Das Gleichrichterwerk Tegel markiert einen technologischen Umbruch in der Versorgung der Berliner Stadt-, Ring- und Vorortbahnen mit Gleichstrom. Erstmals wurden hier statt rotierender Umformer Quecksilberdampf-Gleichrichter aufgestellt, die sich im Versuchsbetrieb bestens bewährten und zudem eine kostengünstigere Bauweise der Gleichrichteranlagen ermöglichten.
Beschreibung
erbaut: 1925-26
Architekt: Richard Brademann
Zusammen mit dem Unterwerk Hennigsdorf diente das Unterwerk Tegel zur Stromversorgung der Vorortstrecke von Berlin über Hennigsdorf nach Velten (heute S 25 / RB 55). Die Anlage in Tegel übernahm dabei die Speisung des südlichen Streckenabschnitts. Die beiden Unterwerke markieren den Beginn einer neuen Ära in der Stromversorgung der Berliner S-Bahn. Sie wurden erstmals mit wassergekühlten Quecksilberdampf-Gleichrichtern statt der zuvor verwendeten rotierenden Umformer ausgestattet. Die Stationen waren zunächst nur als Versuchswerke geplant, um Erkenntnisse über den neuartigen und im Verhalten noch unbekannten Gleichrichterbetrieb zu gewinnen. Es stellte sich heraus, dass die Gleichrichter bei gleicher Leistung wie die Umformer einen geringeren Raumbedarf hatten und sich wegen geringeren Gewichts und fortfallender dynamischer Belastung die Anforderungen an die Statik der Gebäudekonstruktion wesentlich reduzieren ließen.

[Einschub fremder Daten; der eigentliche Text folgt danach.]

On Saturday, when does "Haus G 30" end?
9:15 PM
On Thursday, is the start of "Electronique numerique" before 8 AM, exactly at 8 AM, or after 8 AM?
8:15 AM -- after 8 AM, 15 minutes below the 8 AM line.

Somit ist es nicht verwunderlich, dass sich der technische Wandel in einem gegenüber den Umformerwerken veränderten architektonischen Erscheinungsbild niederschlug. Wie in Hennigsdorf fasste Brademann auch in Tegel die gesamte technische Ausrüstung in einem einzigen Gebäudekubus zusammen. Im Erdgeschoss befanden sich die 30 kV-Sammelschiene der ankommenden Versorgungsspannung sowie die Ölschalter und Transformatoren. Das Obergeschoss war für die Gleichrichter und die 800 V-Sammelschiene für die abgehende Bahnstromversorgung reserviert. Beide Geschosse konnten mit einem Laufkran bedient werden. Die von ihm rangierten Ausrüstungsgegenstände wurden über ein großes Tor an der Seite zugeführt. (Foto 4)
Charakteristisch ist auch bei der Tegeler Anlage, dass Brademann technisch funktionale Erfordernisse bewusst als gestalterische Elemente verwendete. Besonders deutlich wird dies bei den Lüftungsschächten der Transformatorenzellen. Sie sind als dreieckige, pfeilerartige Wandvorlagen gestaltet und bis über die Trauflinie hinaus geführt, wo sie in Lüfteraufsätzen aus Beton enden. (Fotos 1 bis 3) Auch im äußeren Erscheinungsbild sind die beiden Gleichrichterwerke Hennigsdorf und Tegel deutlich von den früheren, durchgehend mit Putzfassaden gestalteten Umformerwerken abgesetzt. Die Gleichrichterwerke wurden nun mit rotbunten Klinkern verkleidet. Dieses Gestaltungsmerkmal wurde für alle übrigen Gleichrichterwerke beibehalten.
Das Gleichrichterwerk Tegel, das heute unter Denkmalschutz steht, ist mit modernisierter Technik weiterhin in Betrieb und zeigt in der baulichen Substanz im Vergleich zur Entstehungszeit keine wesentlichen Veränderungen.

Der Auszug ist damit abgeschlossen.